Task list:
A. In the excerpt, rewrite the paragraph that begins "It's true. I cling to my faith" so it is shorter, keeping its main points.
B. According to the excerpt, what does the person the writer describes expect her friends to do?

*** Opening Excerpt provided ***

It's true. I cling to my faith that the Creed is true. However, do not underestimate an antagonist's ability to reframe their villainy in their internal narrative. In real life, it isn't always helpful to tell yourself that they just want the best for everyone and are misguided as to what the best is. They may actually want the worst for you--but are convinced that desiring the worst for you is reasonable.

Not going to go into details about it, not going to name names, but... my husband and I are recently on the rebound from someone who fits the description. And the sad thing is, that someone probably has legitimate historical reasons for being broken in her particular ways. But she absolutely did not want the best for anyone; she merely was convinced that some of us were evil and out to get her and needed to be destroyed. Once you finally realize--and it can take a long time to realize--that this person expects her friends to make her the center of their lives, prioritized higher than preexisting friendships, than family, than marriage; and that her more obnoxious behavior, far from being unconscious, comprises active attempts to break up those preexisting relationships by which she feels threatened; that wrecks every pattern you have for interaction. You can no longer assume goodwill as a motive. You can no longer take for granted a beneficient common ground.

*** Closing Excerpt provided ***
*** Opening Record extracts ***

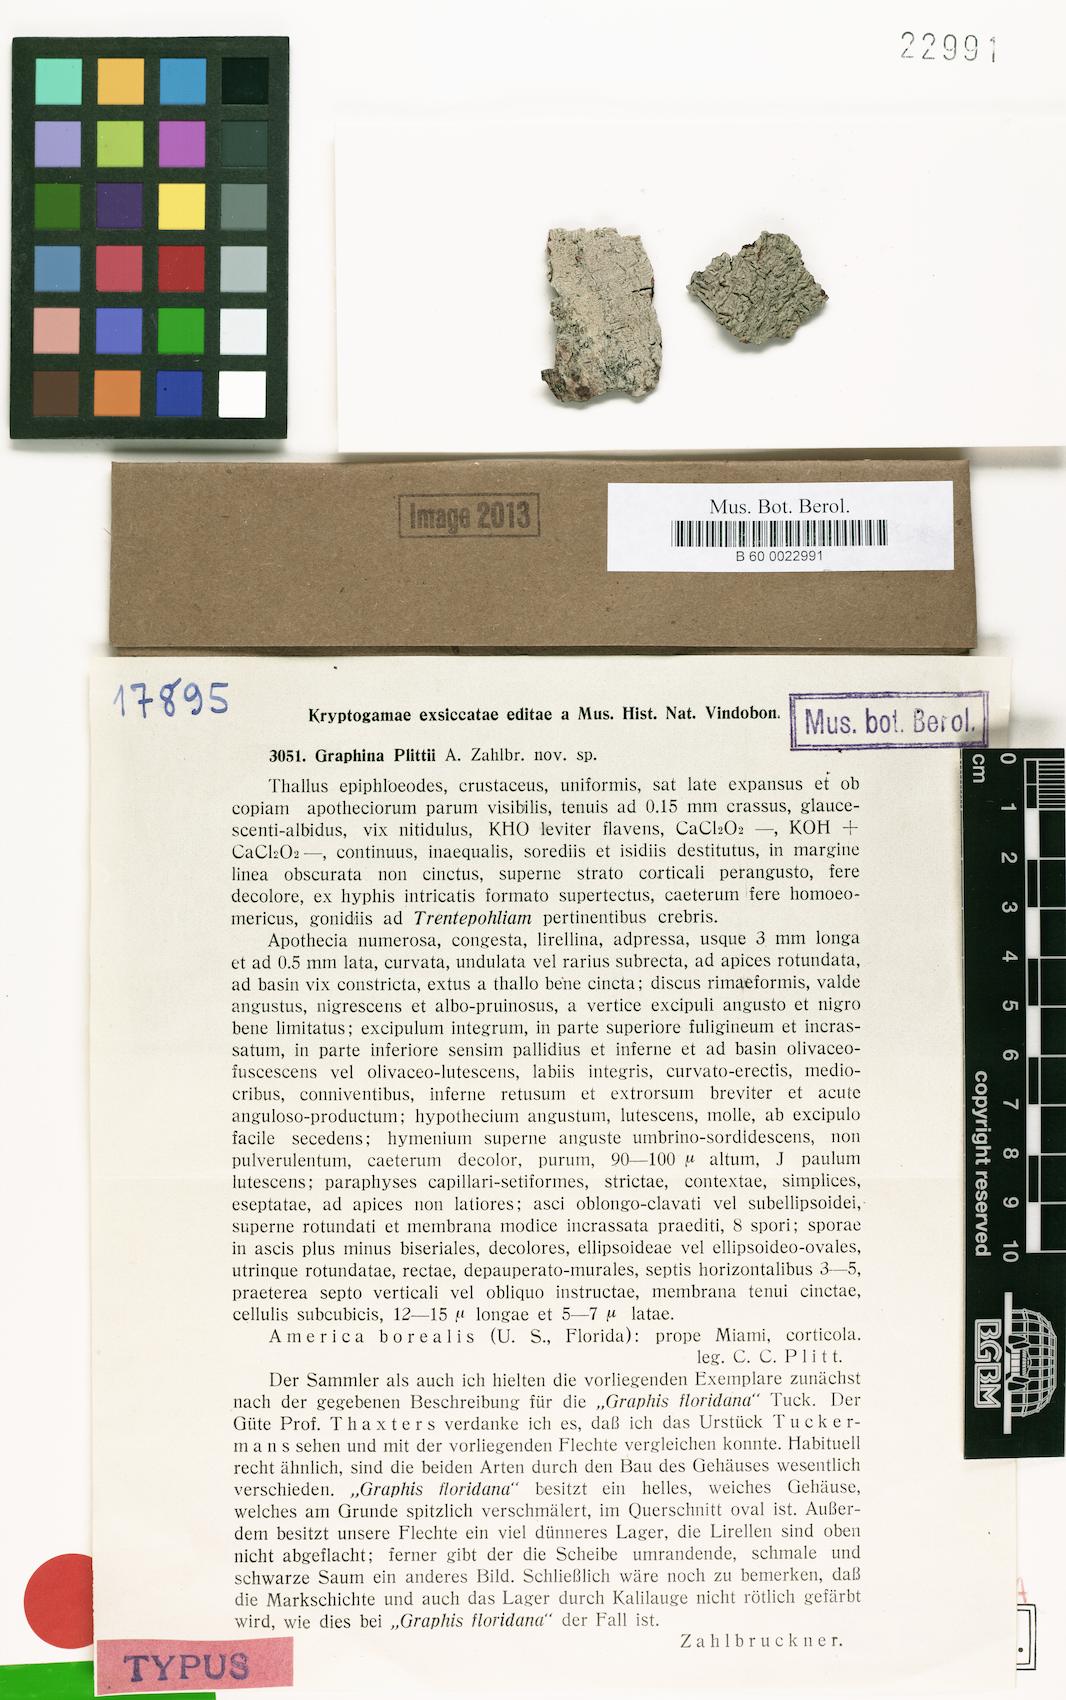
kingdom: Fungi
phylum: Ascomycota
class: Lecanoromycetes
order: Ostropales
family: Graphidaceae
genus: Graphina
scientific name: Graphina plittii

*** Closing Record extracts ***

Task results:
A. The writer still believes the Creed is true but warns that antagonists can recast their villainy in their own minds. In real life, it doesn't always help to assume they want the best for everyone and are only misguided about what that is. They may actually want the worst for you and be convinced that this is reasonable.

B. She expects them to make her the center of their lives and to rank her above preexisting friendships, family and marriage.